In a nutshell:
My implementation of the Wave Collapse Function algorithm in Python 2.7 is flawed but I'm unable to identify where the problem is located. I would need help to find out what I'm possibly missing or doing wrong.
What is the Wave Collapse Function algorithm ?
It is an algorithm written in 2016 by Maxim Gumin that can generate procedural patterns from a sample image. You can see it in action here (2D overlapping model) and here (3D tile model).
Goal of this implementation:
To boil down the algorithm (2D overlapping model) to its essence and avoid the redondancies and clumsiness of the original C# script (surprisingly long and difficult to read). This is an attempt to make a shorter, clearer and pythonic version of this algorithm.

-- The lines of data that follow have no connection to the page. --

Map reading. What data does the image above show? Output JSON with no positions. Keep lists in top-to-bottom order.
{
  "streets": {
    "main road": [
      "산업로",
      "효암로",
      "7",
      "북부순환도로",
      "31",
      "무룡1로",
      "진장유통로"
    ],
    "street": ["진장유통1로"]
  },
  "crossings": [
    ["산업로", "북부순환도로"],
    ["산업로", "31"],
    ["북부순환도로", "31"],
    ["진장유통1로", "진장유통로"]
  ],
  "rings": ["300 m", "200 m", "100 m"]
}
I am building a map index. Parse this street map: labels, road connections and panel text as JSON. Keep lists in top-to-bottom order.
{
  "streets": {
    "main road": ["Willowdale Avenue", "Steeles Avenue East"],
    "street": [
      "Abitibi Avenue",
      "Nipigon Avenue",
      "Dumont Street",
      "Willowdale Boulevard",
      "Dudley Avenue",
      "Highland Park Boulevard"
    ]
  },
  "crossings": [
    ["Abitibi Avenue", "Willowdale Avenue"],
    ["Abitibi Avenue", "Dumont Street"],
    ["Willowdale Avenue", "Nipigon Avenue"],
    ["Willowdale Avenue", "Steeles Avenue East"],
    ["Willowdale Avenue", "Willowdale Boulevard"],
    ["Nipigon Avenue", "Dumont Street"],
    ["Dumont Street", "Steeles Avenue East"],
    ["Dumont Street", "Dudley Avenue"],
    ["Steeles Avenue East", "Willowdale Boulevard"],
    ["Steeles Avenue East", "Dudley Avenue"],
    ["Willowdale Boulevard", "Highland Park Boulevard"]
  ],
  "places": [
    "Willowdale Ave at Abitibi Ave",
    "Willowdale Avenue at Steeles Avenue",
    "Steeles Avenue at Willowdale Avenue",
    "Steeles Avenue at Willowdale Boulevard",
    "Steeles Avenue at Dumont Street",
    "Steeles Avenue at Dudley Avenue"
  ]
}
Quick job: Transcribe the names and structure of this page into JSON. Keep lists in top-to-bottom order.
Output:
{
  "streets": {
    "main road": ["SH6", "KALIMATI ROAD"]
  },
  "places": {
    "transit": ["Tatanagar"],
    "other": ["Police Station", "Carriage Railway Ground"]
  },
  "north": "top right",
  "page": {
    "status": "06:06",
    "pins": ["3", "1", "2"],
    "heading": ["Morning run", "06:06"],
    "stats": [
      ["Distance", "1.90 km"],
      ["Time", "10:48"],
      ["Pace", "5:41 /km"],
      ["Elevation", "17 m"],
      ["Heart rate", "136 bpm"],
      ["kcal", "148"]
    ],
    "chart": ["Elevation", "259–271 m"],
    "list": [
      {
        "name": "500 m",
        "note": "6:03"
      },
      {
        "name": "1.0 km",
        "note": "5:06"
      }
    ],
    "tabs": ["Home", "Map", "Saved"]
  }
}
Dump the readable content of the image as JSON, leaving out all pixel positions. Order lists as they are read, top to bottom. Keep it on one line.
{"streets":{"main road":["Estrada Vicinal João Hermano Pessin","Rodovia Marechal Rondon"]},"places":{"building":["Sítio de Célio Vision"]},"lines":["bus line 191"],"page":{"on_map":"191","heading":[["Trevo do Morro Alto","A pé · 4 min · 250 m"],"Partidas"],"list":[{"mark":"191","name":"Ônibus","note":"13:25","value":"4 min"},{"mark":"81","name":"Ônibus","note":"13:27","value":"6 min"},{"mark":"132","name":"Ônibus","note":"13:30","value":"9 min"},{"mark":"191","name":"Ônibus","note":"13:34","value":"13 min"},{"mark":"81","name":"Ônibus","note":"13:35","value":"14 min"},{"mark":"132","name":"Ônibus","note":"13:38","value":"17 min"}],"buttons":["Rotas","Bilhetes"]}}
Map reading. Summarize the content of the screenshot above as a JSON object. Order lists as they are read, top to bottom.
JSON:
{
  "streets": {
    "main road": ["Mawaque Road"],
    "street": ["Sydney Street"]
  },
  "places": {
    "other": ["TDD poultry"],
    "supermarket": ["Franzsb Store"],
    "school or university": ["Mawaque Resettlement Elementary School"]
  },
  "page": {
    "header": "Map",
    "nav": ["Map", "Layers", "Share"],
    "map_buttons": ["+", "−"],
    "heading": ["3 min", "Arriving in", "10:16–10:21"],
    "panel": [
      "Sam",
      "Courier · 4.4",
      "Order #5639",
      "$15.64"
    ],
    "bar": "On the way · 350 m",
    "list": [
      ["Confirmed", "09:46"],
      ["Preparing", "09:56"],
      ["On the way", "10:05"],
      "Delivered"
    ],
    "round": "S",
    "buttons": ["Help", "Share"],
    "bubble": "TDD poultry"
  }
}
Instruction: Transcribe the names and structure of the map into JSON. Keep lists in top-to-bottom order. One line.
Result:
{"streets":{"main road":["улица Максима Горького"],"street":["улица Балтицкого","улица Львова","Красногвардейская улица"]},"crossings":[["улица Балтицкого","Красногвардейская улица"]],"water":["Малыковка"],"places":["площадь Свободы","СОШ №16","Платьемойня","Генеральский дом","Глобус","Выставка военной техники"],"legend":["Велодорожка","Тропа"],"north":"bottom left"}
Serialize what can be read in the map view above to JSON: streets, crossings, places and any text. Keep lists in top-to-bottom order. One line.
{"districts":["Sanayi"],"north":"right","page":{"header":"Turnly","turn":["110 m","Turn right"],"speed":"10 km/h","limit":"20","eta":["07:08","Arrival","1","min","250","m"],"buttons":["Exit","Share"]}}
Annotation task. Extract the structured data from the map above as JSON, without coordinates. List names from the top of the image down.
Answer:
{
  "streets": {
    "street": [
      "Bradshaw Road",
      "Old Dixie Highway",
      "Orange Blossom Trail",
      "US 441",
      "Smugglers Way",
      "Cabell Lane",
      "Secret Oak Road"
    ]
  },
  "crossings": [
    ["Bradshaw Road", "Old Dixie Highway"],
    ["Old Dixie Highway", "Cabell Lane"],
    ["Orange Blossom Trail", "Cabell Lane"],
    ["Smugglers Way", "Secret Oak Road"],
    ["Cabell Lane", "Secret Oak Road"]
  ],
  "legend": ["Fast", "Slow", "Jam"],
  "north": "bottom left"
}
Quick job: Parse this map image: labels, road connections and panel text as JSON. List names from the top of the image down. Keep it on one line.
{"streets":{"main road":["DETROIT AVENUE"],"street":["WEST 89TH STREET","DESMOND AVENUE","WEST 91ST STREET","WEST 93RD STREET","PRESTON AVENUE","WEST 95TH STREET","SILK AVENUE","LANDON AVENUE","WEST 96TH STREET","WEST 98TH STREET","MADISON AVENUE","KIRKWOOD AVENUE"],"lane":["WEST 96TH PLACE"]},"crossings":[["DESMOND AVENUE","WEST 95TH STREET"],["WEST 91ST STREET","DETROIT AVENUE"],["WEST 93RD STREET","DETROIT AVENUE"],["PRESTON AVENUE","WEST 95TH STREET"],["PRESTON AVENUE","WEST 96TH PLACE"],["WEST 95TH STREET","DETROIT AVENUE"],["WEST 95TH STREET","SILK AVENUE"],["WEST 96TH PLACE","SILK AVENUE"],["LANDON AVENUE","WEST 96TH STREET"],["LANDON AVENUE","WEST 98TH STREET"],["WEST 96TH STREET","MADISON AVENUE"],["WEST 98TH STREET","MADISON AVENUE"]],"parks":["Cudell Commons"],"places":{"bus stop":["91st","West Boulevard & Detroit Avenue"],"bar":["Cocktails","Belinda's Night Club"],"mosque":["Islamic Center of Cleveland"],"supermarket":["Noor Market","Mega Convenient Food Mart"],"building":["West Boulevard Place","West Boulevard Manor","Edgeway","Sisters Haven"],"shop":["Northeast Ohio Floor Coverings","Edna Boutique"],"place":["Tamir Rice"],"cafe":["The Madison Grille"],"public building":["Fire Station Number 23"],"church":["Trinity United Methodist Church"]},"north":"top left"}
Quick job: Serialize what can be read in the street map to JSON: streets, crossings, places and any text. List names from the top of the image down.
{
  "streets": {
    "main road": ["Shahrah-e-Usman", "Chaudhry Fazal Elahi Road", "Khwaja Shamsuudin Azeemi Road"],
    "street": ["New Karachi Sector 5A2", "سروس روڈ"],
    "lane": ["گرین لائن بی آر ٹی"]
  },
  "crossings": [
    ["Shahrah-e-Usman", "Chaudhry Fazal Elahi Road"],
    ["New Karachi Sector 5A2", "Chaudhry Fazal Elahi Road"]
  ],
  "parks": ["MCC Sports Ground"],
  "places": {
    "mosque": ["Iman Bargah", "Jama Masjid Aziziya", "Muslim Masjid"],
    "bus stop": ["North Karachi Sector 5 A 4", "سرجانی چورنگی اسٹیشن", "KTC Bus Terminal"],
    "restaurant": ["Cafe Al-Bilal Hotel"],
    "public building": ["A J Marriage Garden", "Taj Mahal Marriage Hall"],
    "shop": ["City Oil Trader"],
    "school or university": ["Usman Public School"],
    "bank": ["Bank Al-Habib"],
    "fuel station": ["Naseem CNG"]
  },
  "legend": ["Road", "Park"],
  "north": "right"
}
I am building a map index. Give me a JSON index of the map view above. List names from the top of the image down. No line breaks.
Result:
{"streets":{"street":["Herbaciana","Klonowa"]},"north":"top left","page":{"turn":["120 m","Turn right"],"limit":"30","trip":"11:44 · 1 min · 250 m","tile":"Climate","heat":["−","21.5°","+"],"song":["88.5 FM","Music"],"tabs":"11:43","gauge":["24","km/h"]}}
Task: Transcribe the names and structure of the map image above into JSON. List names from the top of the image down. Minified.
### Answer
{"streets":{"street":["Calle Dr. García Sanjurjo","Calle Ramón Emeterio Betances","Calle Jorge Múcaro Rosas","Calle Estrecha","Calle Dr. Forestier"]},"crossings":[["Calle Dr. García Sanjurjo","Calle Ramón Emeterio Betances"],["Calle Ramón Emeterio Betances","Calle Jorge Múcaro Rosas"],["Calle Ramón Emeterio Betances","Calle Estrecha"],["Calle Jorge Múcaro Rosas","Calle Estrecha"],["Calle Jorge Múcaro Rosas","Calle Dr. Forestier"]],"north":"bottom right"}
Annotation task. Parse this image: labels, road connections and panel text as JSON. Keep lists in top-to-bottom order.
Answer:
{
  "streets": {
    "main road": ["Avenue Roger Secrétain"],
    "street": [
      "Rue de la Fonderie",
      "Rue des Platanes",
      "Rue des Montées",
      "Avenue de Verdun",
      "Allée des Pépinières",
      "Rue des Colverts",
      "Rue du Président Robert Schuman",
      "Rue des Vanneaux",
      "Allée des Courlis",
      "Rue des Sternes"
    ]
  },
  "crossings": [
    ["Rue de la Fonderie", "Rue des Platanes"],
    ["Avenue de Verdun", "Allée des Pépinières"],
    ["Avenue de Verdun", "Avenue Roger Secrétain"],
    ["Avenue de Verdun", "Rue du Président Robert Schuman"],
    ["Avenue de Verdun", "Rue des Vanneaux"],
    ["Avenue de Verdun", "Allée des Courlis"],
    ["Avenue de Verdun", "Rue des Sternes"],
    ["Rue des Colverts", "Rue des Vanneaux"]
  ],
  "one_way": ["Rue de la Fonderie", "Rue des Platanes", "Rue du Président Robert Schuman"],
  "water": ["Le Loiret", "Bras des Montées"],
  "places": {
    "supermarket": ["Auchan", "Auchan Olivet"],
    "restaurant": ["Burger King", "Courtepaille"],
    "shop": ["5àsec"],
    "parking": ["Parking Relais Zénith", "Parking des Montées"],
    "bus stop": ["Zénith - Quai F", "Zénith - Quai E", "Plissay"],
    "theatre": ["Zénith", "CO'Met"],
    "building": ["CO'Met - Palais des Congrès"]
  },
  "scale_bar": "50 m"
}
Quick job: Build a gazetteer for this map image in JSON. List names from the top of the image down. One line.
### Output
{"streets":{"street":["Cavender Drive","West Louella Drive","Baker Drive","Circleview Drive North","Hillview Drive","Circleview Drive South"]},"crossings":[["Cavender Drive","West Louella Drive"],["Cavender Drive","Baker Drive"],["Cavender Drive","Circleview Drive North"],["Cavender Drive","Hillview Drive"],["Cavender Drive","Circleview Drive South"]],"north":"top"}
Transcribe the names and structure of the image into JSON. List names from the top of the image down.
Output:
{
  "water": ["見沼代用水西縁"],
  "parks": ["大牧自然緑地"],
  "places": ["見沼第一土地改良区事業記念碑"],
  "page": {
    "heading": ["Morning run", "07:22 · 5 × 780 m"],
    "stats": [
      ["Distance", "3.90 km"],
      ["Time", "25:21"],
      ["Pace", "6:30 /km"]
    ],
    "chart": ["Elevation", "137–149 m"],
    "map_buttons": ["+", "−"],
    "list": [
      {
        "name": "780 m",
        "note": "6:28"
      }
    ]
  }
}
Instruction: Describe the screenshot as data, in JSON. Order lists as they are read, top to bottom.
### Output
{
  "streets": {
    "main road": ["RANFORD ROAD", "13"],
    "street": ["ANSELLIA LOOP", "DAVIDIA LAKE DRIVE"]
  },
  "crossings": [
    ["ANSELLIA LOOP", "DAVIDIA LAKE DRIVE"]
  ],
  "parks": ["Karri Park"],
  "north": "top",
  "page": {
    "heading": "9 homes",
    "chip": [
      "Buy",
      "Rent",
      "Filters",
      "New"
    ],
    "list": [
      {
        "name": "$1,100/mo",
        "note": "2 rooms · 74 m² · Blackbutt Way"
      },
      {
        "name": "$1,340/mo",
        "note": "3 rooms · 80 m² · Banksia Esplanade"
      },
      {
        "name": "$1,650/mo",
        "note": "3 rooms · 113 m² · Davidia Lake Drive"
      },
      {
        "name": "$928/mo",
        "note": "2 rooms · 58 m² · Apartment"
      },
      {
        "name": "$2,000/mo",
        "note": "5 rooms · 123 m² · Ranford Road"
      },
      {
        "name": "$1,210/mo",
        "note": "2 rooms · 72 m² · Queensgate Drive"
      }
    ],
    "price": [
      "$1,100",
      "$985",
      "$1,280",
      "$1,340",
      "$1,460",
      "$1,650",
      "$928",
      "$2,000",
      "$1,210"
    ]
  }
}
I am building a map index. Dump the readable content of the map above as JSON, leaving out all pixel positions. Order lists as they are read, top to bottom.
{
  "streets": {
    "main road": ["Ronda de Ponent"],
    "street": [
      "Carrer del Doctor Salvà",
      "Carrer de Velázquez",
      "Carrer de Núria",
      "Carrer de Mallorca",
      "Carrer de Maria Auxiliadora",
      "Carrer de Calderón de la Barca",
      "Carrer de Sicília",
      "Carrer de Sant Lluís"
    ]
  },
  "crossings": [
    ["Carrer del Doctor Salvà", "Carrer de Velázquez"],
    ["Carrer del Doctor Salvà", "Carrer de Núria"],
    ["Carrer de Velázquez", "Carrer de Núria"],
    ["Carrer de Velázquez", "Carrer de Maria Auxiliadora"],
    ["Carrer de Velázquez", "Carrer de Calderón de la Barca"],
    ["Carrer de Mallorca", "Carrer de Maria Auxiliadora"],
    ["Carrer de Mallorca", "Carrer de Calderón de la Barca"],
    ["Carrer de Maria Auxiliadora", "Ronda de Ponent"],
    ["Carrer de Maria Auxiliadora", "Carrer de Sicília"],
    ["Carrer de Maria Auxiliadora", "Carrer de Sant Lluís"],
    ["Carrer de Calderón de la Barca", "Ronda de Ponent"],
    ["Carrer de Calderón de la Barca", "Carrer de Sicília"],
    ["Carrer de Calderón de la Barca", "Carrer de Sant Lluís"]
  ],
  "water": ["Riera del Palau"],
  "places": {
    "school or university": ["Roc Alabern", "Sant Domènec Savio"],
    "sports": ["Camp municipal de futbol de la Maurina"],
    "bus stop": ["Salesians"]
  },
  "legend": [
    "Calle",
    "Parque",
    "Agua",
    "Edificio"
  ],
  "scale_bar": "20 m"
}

Characteristics of this implementation:
I'm using Processing (Python mode), a software for visual design that makes image manipulation easier (no PIL, no Matplotlib, ...). The main drawbacks are that I'm limited to Python 2.7 and can NOT import numpy.
Unlike the original version, this implementation:
- is not object oriented (in its current state), making it easier to understand / closer to pseudo-code
- is using 1D arrays instead of 2D arrays
- is using array slicing for matrix manipulation
The Algorithm (as I understand it)
1/ Read the input bitmap, store every NxN patterns and count their occurences. (optional: Augment pattern data with rotations and reflections.)
For example, when N = 3:
2/ Precompute and store every possible adjacency relations between patterns. In the example below, patterns 207, 242, 182 and 125 can overlap the right side of pattern 246
3/ Create an array with the dimensions of the output (called W
for wave). Each element of this array is an array holding the state (True
of False
) of each pattern.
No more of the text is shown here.